As part of a global initiative to reduce carbon emissions by 2030, the Swiss company Climeworks has just broken ground on its second direct air capture (DAC) facility, named Mammoth, in Iceland (see artist's illustration above of the proposed finished facility).

It plans, with the two DAC plants, to remove gigatons of CO2 from the Earth’s atmosphere every year starting, it hopes, by the year 2050, as the means to affect climate change.

Climeworks’ initial DAC work consisted of a pilot plant switched on in 2017 after work with partner CarbFix, a carbon storage company, who had demonstrated in 2016 that CO2 can be mineralized in fewer than two years—instead of the 100s or 1,000s of years it would take naturally.

The success of that pilot plant was able to safely store 12.5 tons of CO2 every three months, which then allowed Climeworks to construct and turn on its first DAC facility in 2020.

That first plant, named Orca, has a capacity of capturing 4,000 tons of CO2 per year, and thanks to its modular design of stackable units, it can be scaled up as required.

Now with this second Climeworks DAC facility having broken ground, its modular architecture will allow it to capture as much as 36,000 tons of CO2 yearly.

Construction on Mammoth is expected to take up to two years. CarbFix will store all captured carbon after operations begin. As with Orca, the renewable energy will be used to run the direct air capture and storage systems.

Jan Wurzbacher, co-founder and co-CEO of Climeworks said: "Today is a very important day for Climeworks and for the industry as construction begins on our newest, large-scale direct air capture and storage plant.

Continuing, Wurzbacher added that "With Mammoth, we can leverage our ability to quickly multiply our modular technology and significantly scale our operations. We are building the foundation for a climate relevant gigaton-scale capacity, and we are starting deployment now to remain on track for this."
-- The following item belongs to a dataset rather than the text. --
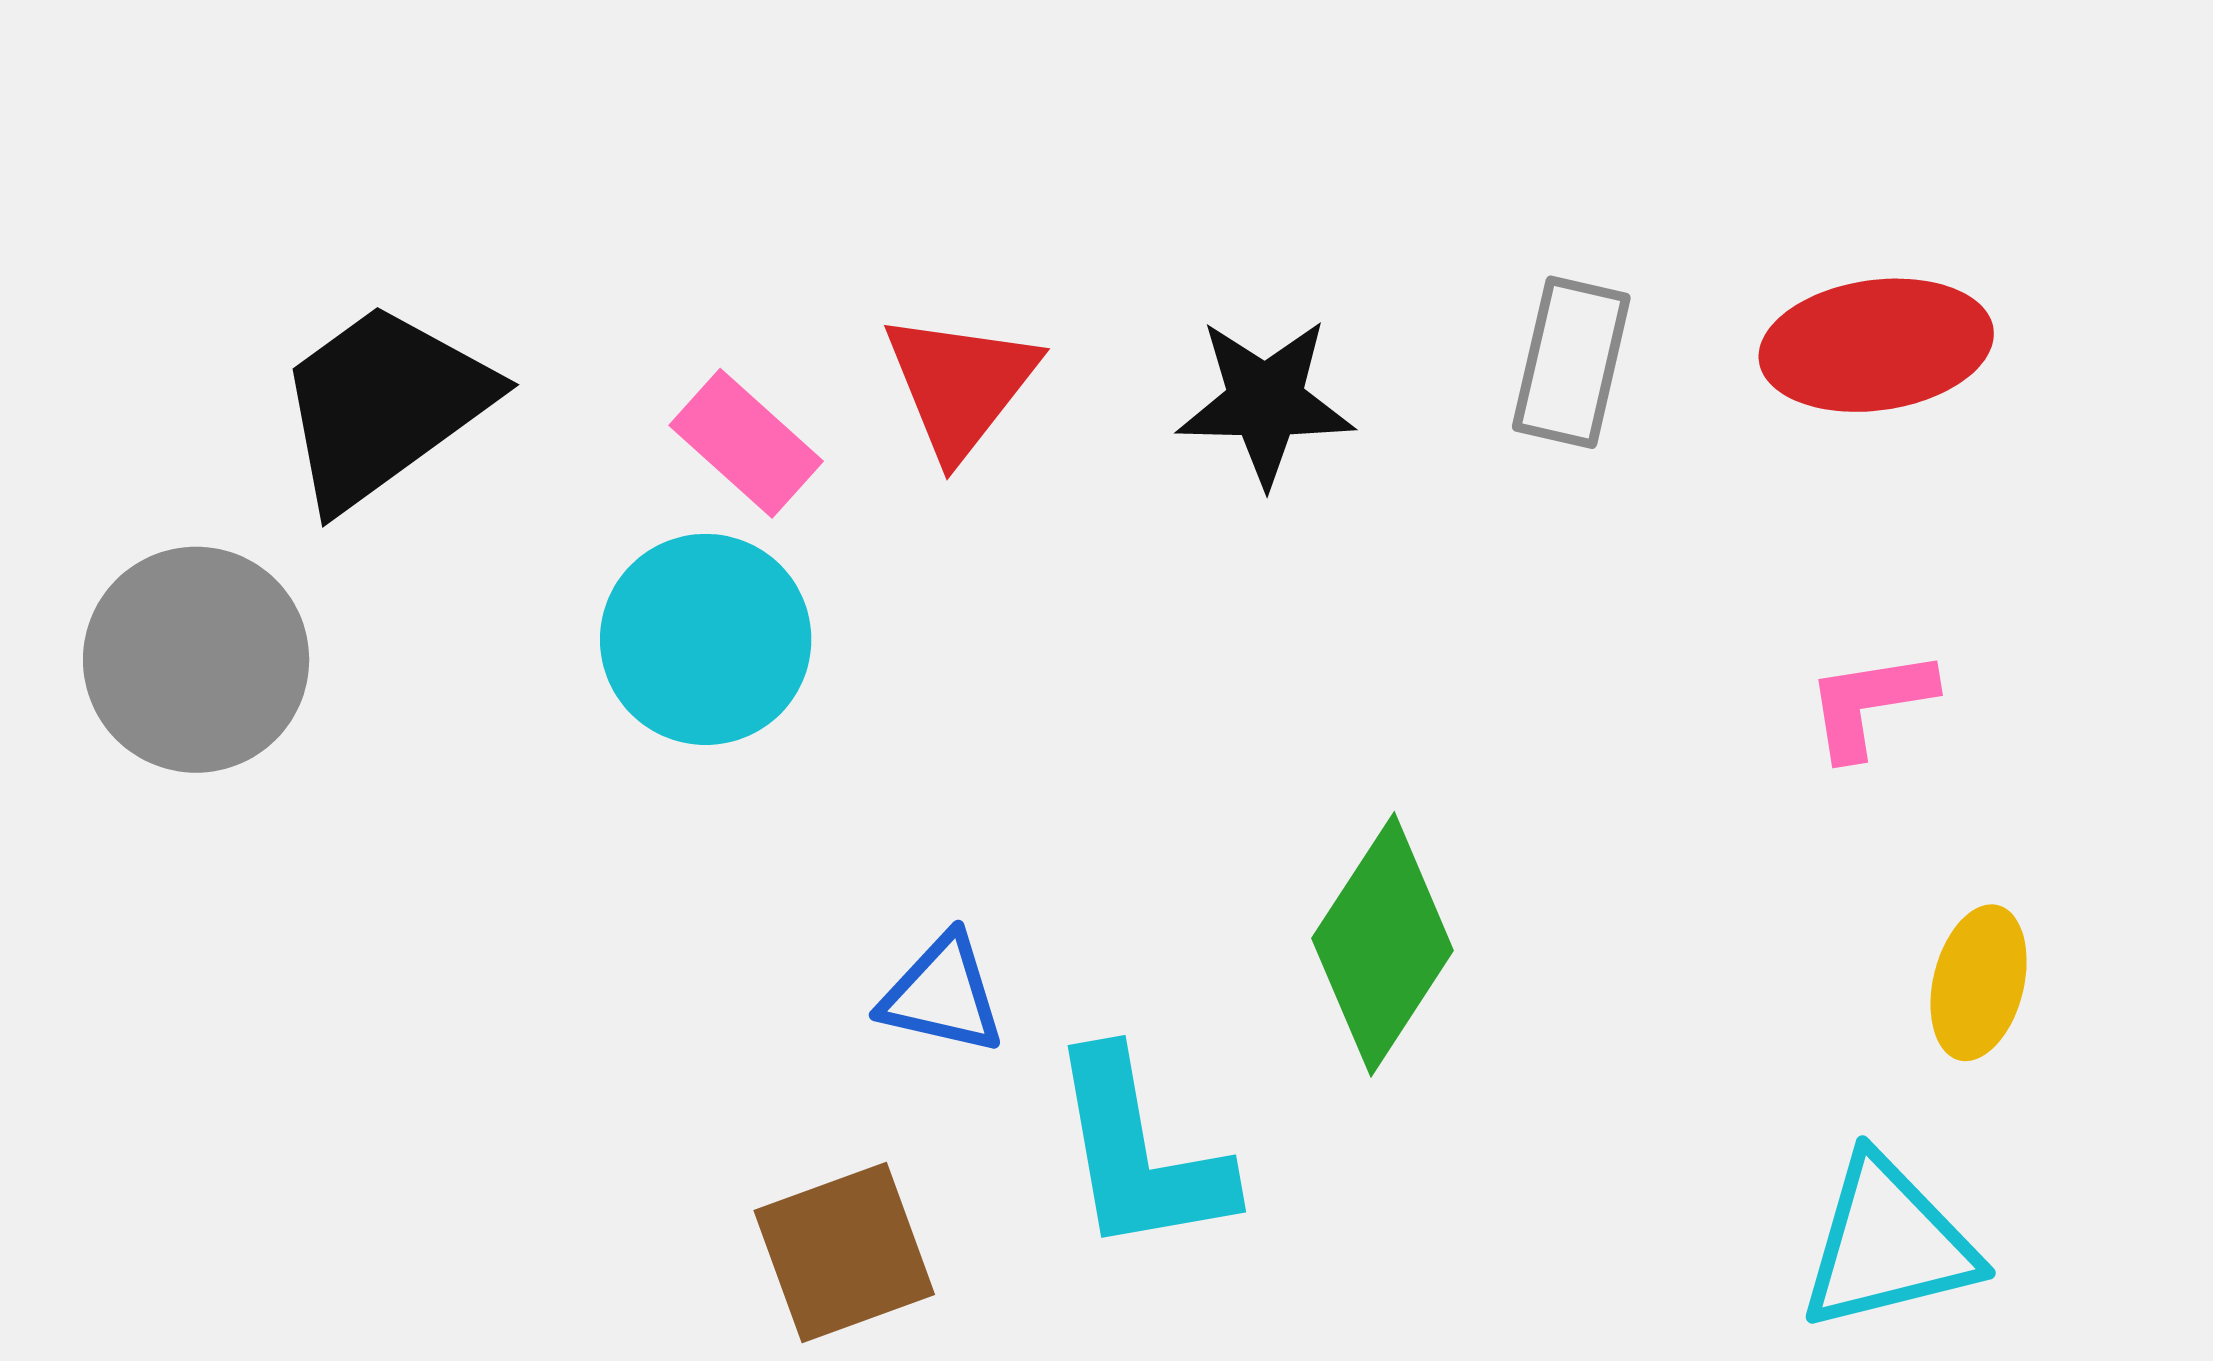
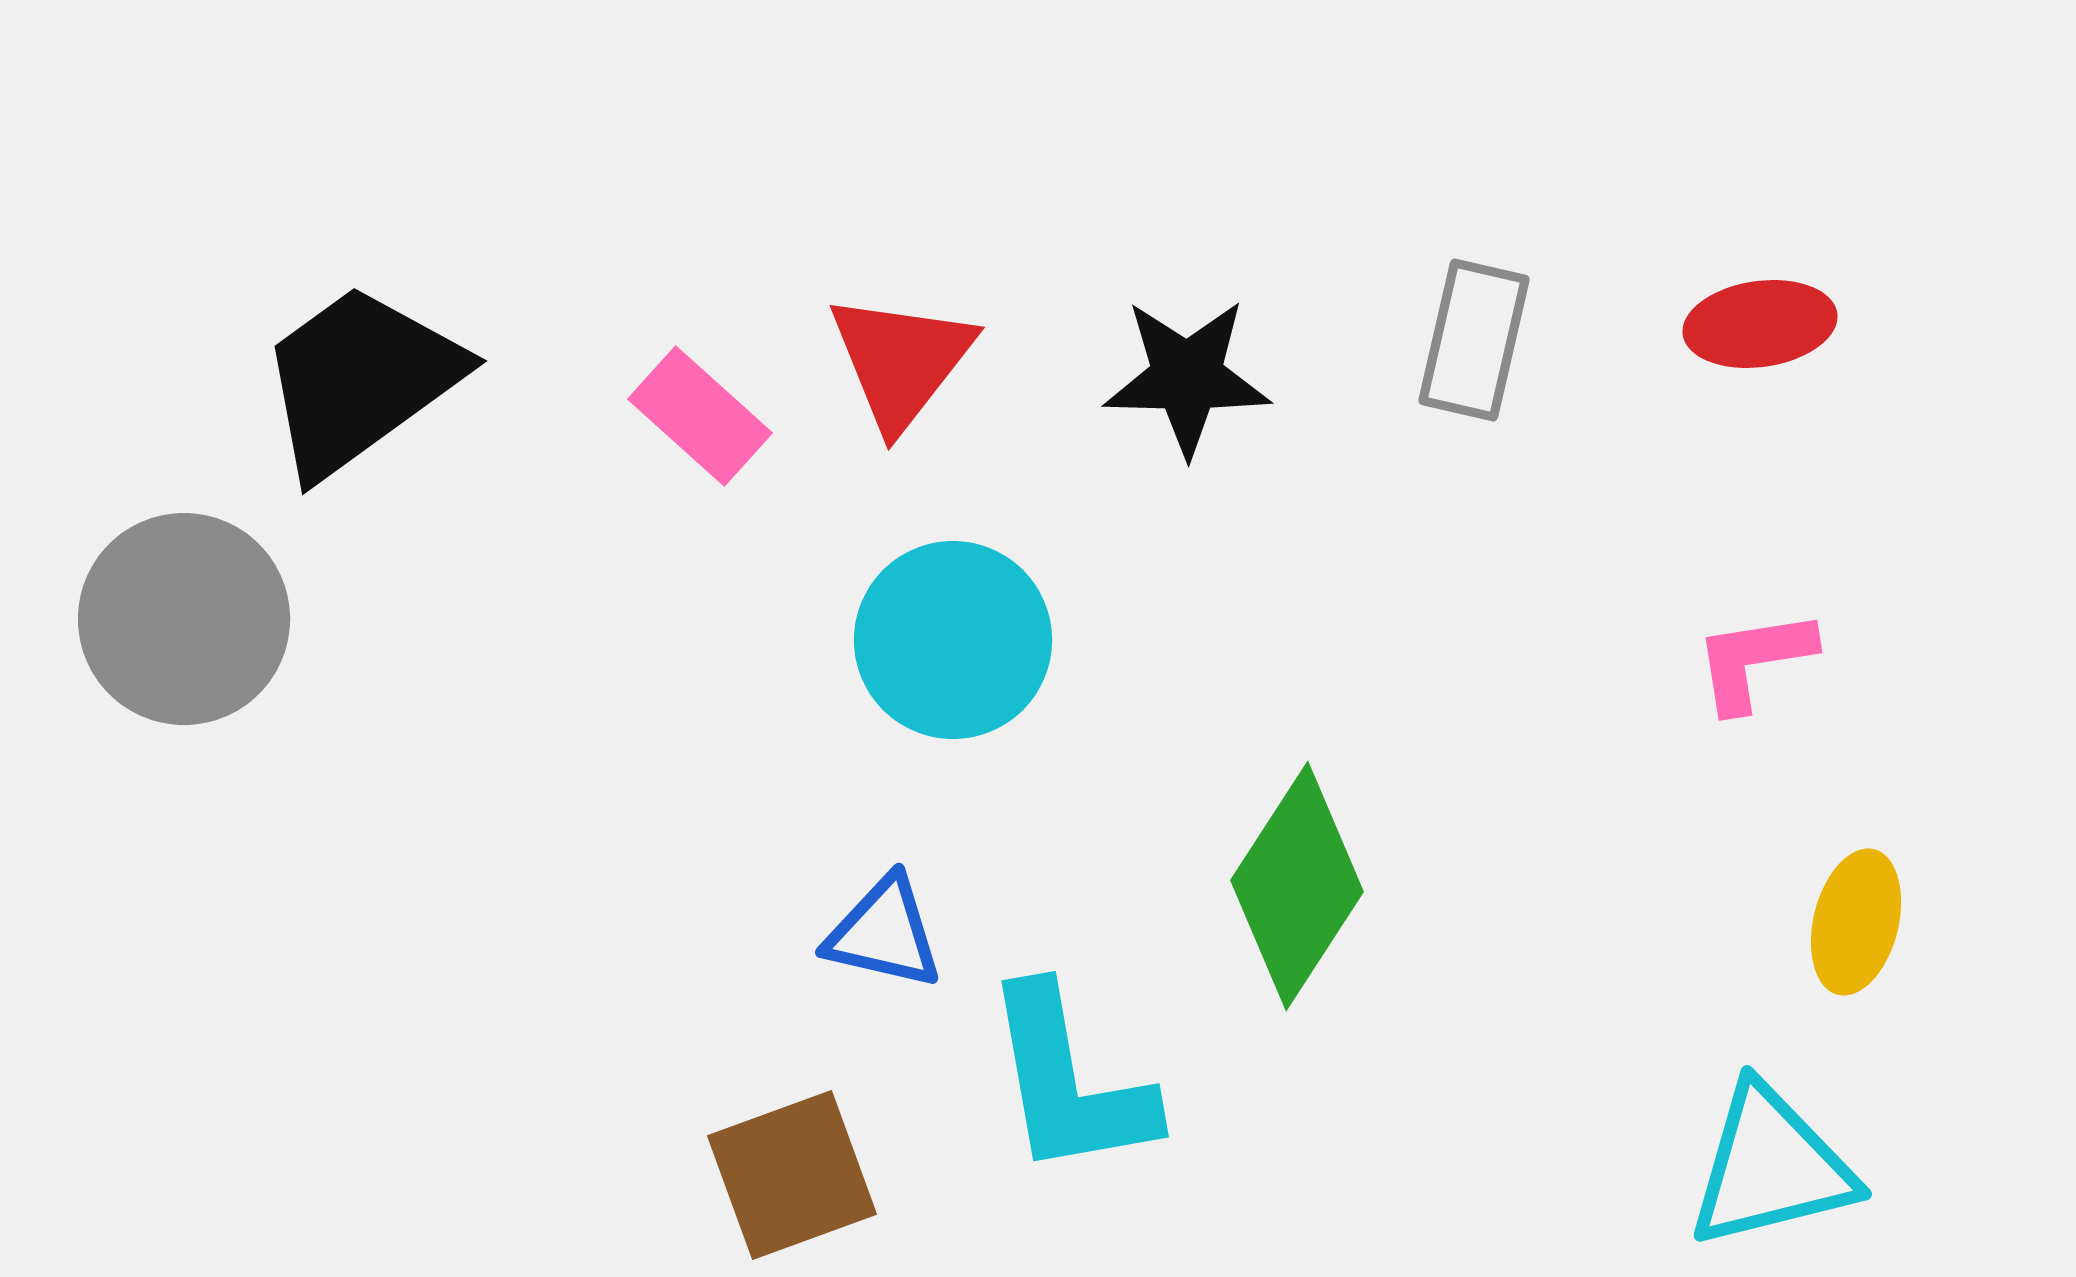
red ellipse: (1876, 345) -> (1760, 324), size x0.7
cyan circle: (706, 639) -> (953, 640), moved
The US federal government has also recently announced its intention to pour billions of dollars into DAC research. Around the world, Australia and the UK are partnering to try other carbon eaters such as solar power and carbon-munching algae.

Seemingly in the lead in Iceland, Climeworks is looking to scale up its carbon capture to the megaton level by the end of the 2020s before its scale up to the gigaton level by 2050.

“Based on most successful scale-up curves, reaching gigaton by 2050 means delivering at multi-megaton scale by 2030," said Christoph Gebald, co-founder and co-CEO of Climeworks. "Nobody has ever built what we are building in DAC, and we are both humble and realistic that the most certain way to be successful is to run the technology in the real world as fast as possible. Our fast deployment cycles will enable us to have the most robust operations at multi-megaton scale.”

Earth’s population is currently responsible for producing over 30 billion tons of CO2 each year, which means that while ClimeWork's DAC facilities seem like an idea whose time has arrived, a herd of Mammoth and pods of Orca will be required to make real inroads at reversing the GHG trend.

Besides asking Canadian farmers to reduce and or desist in producing carbon dioxide and other GHGs, what is Canada’s role moving forward going to be?